December 8, 2017 — Cardiologists at NewYork-Presbyterian/Columbia University Irving Medical Center compared electrocardiographic findings among National Basketball Association (NBA) athletes with other published athlete groups in a new study. The study builds on prior research that established the first large-scale normative cardiac dataset for basketball players (and athletes of similar size as elite basketball players). Results from the new study demonstrated the criteria used to identify athletes at risk for exercise-triggered sudden cardiac death, known as the International Criteria, find a higher rate of false-positive results among NBA athletes. The results indicate a need for additional sport-specific guidelines to differentiate expected cardiac changes from abnormalities.
The findings were published on Dec. 6 in JAMA Cardiology.
“Elite basketball players, like other elite athletes, are known to develop heart muscle changes over time related to intensive athletic training,” said David J. Engel, M.D., a sports cardiologist at NewYork-Presbyterian/Columbia University Irving Medical Center, associate professor of medicine at Columbia University Irving Medical Center and the study’s senior author. “But, there has not previously been a study that specifically analyzes ECG changes in this athlete group."

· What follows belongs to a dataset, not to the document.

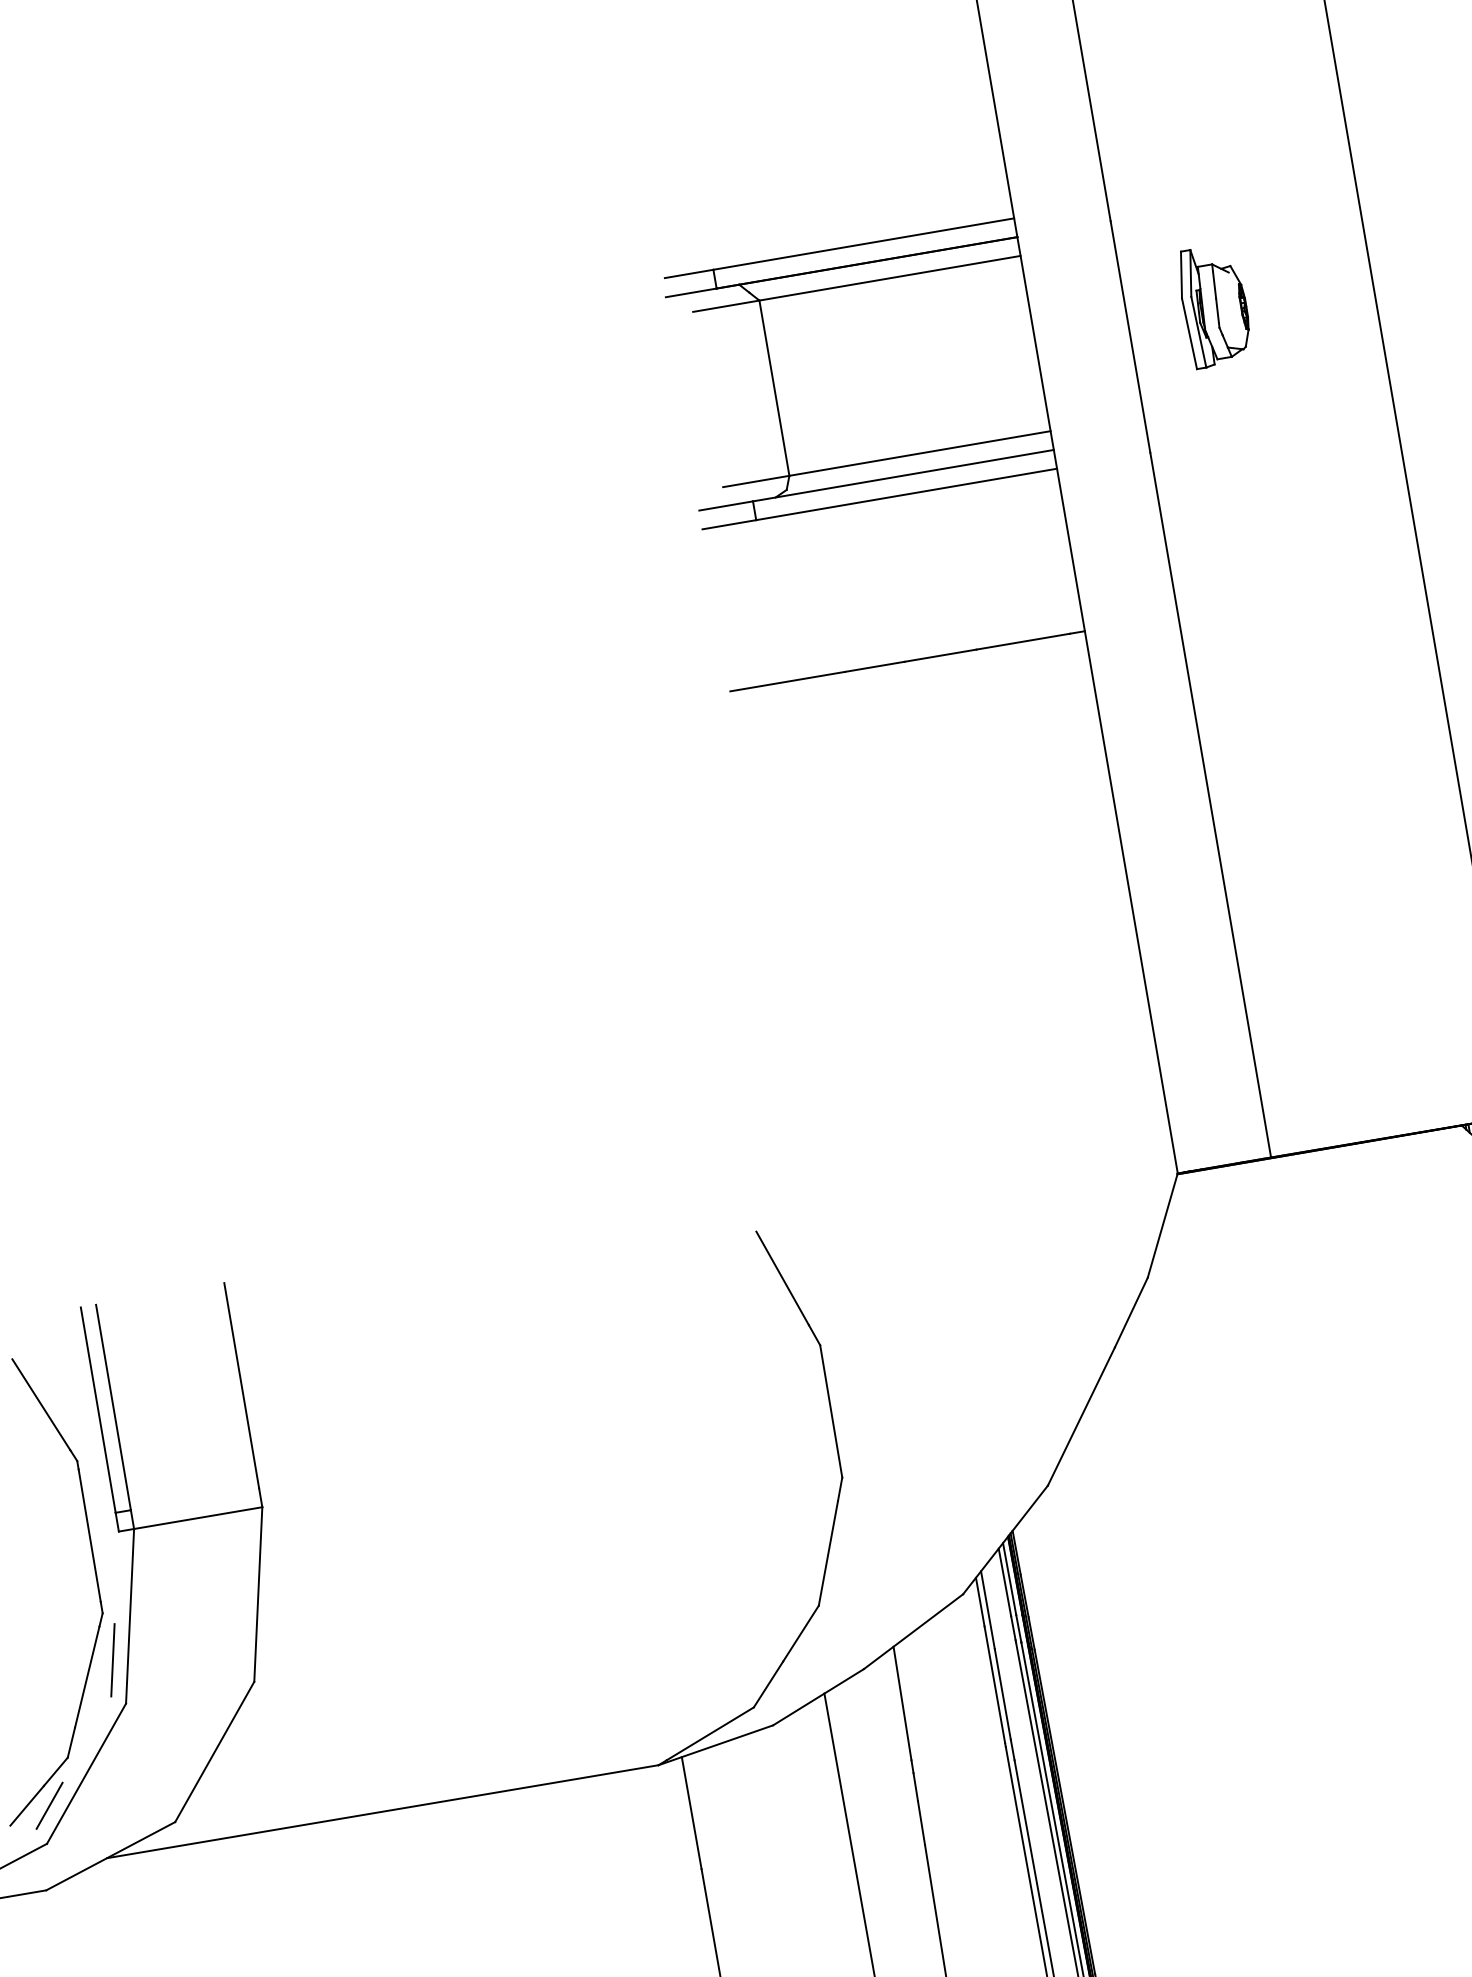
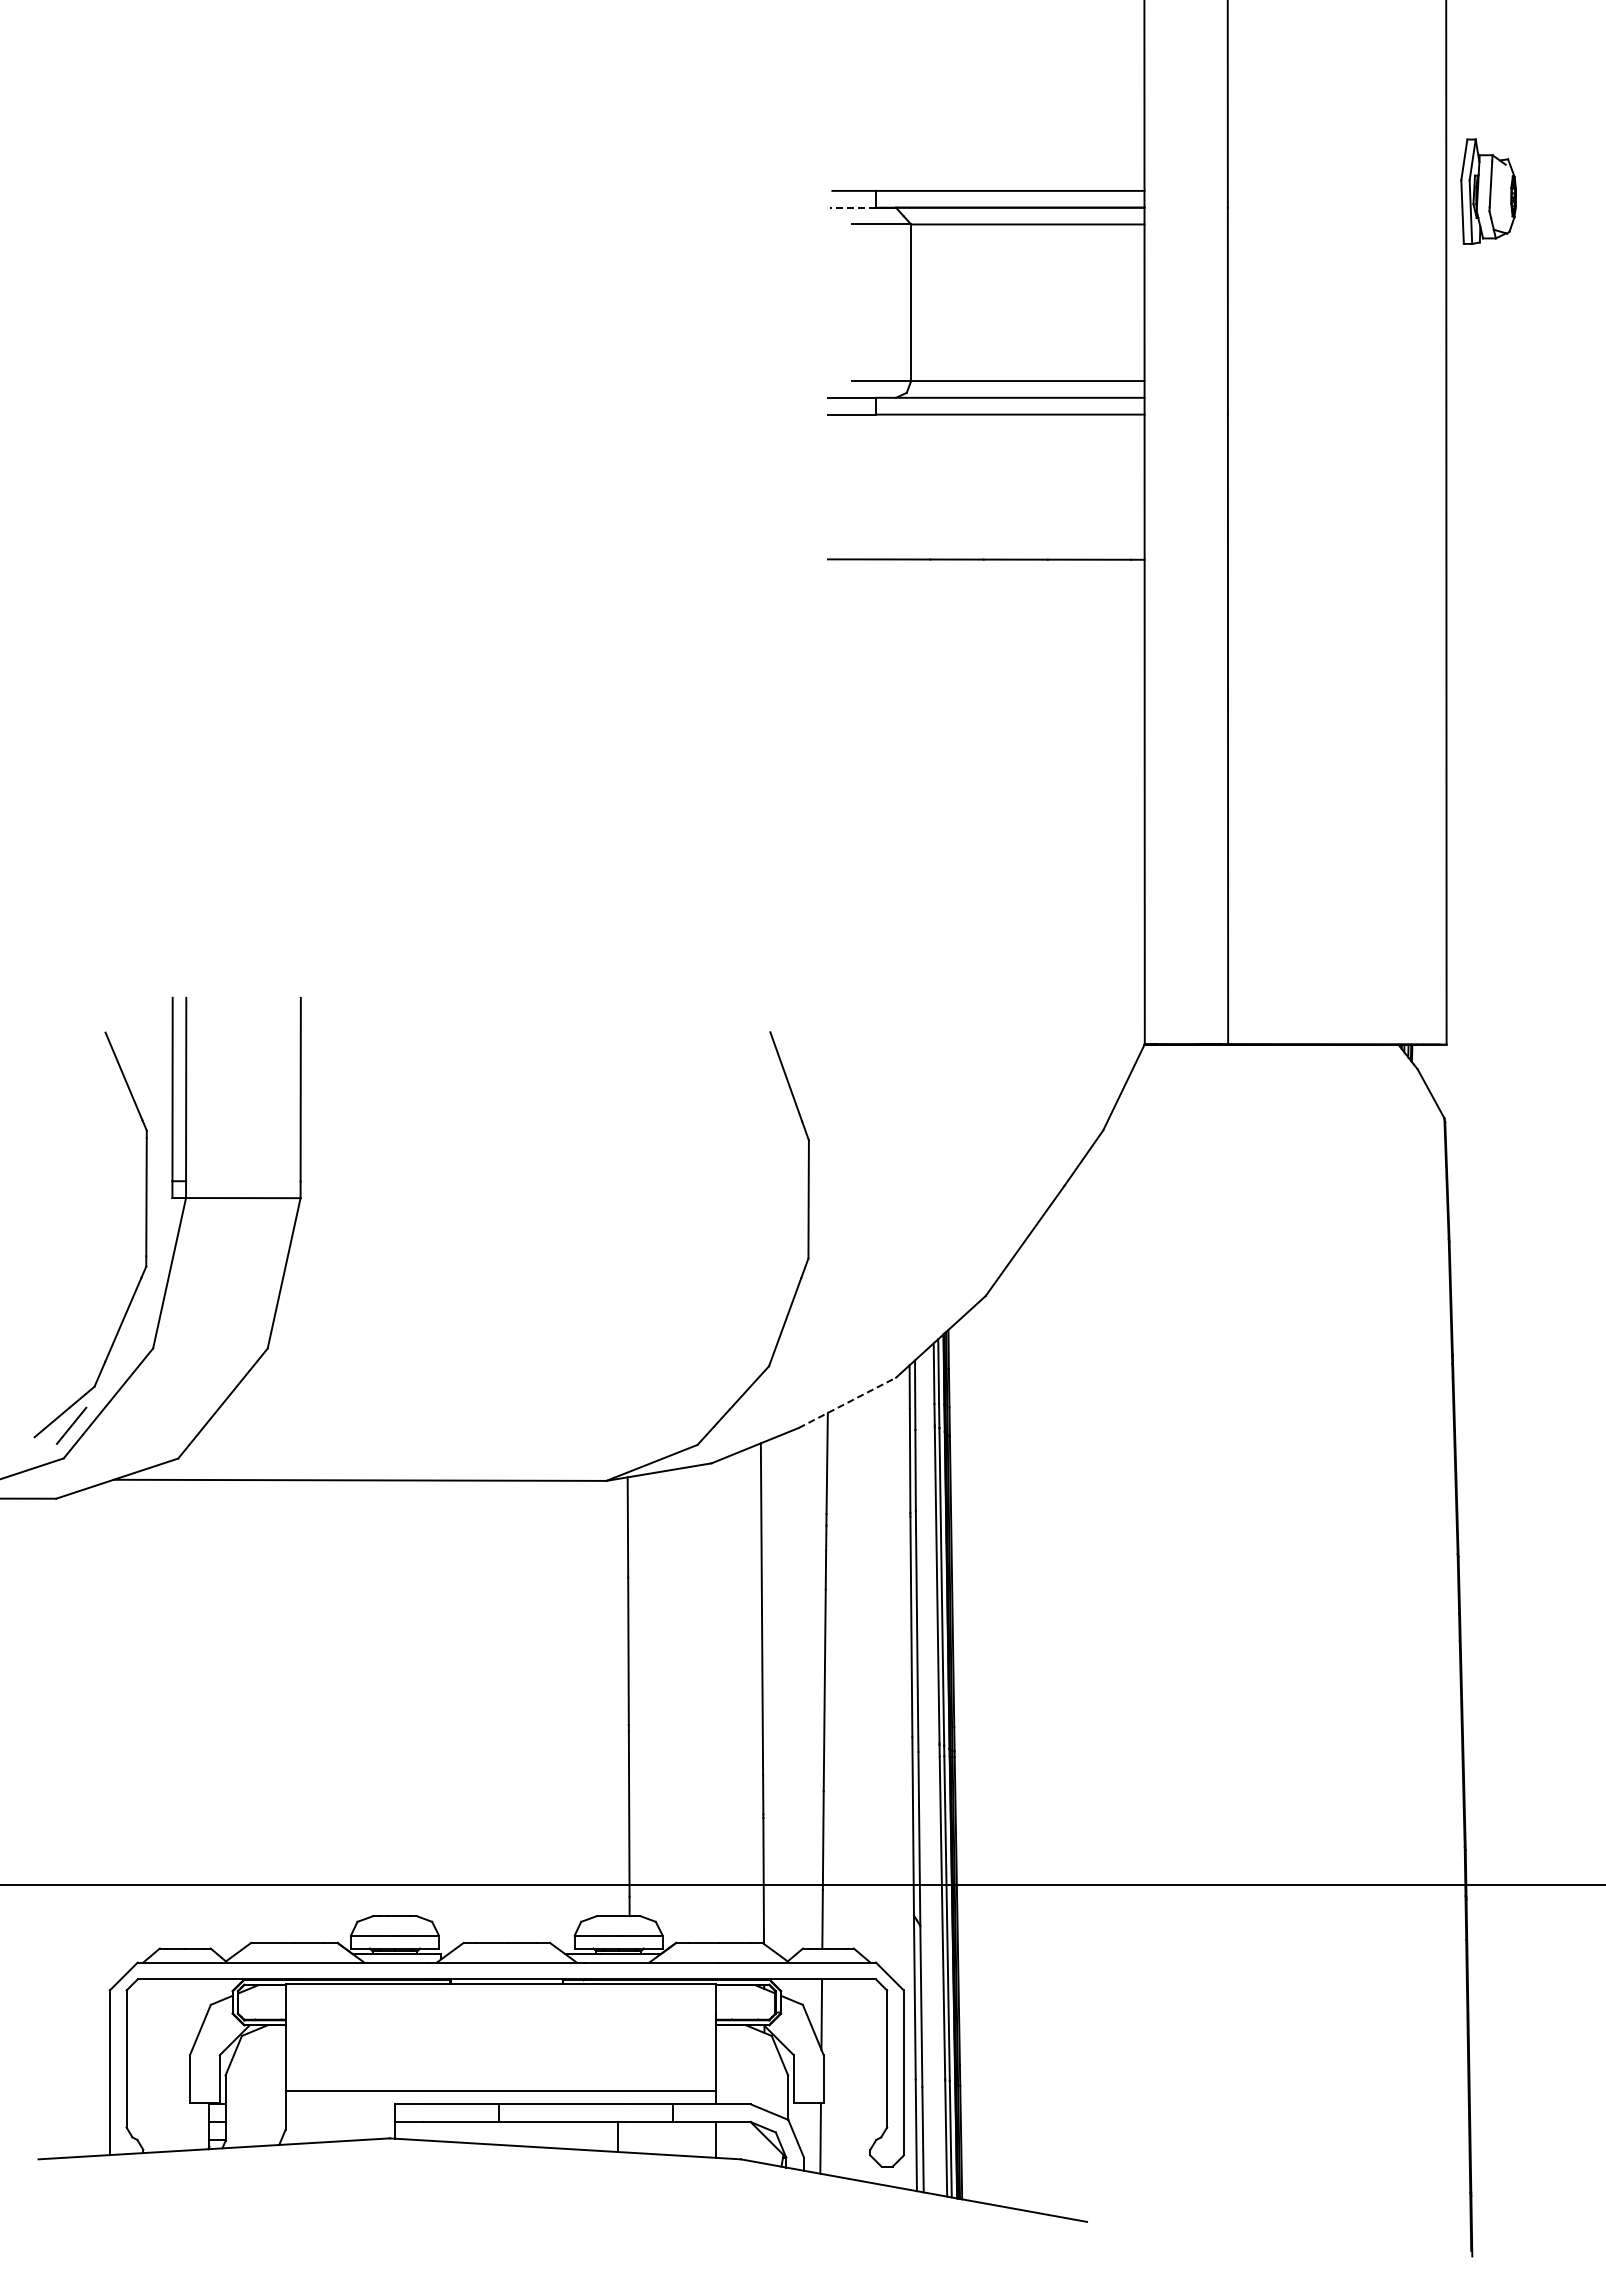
line: (691, 292) -> (853, 207), solid -> dashed
part: (1214, 305) -> (1488, 191), moved
line: (913, 1631) -> (847, 1402), solid -> dashed
line: (113, 1659) -> (148, 1308), removed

In the current study, researchers analyzed the pre-season electrocardiograms (ECGs) of 519 NBA players from the 2013-14 and 2014-15 seasons to test the accuracy of the ECG guidelines (International Criteria) in elite basketball players. Among the sampled players, ECG results as identified by the International Criteria as abnormal were more common in older subjects and in those who demonstrated increased thickening of the left ventricular wall relative to their overall heart size. Athlete body size and race/ethnicity were not associated with the prevalence of abnormal ECGs.

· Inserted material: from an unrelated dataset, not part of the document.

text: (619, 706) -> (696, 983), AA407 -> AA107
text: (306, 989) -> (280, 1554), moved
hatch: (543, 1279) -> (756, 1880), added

“This data may help us continue to enhance player health and safety by distinguishing expected changes in a basketball player’s heart from underlying cardiac conditions,” said Engel. “The current ECG criteria cannot encapsulate how the wide variation in physiologic demands of different sports, and the varied baseline characteristics of athletes engaged in different sports, create varied changes in athletes' ECGs. We still have more work to do to determine if more specific criteria for evaluating ECG data in different sports is needed.”
The authors report no financial or other conflicts of interest. This work was supported by the National Basketball Association (NBA) as part of a medical services agreement between the NBA and Columbia University Irving Medical Center.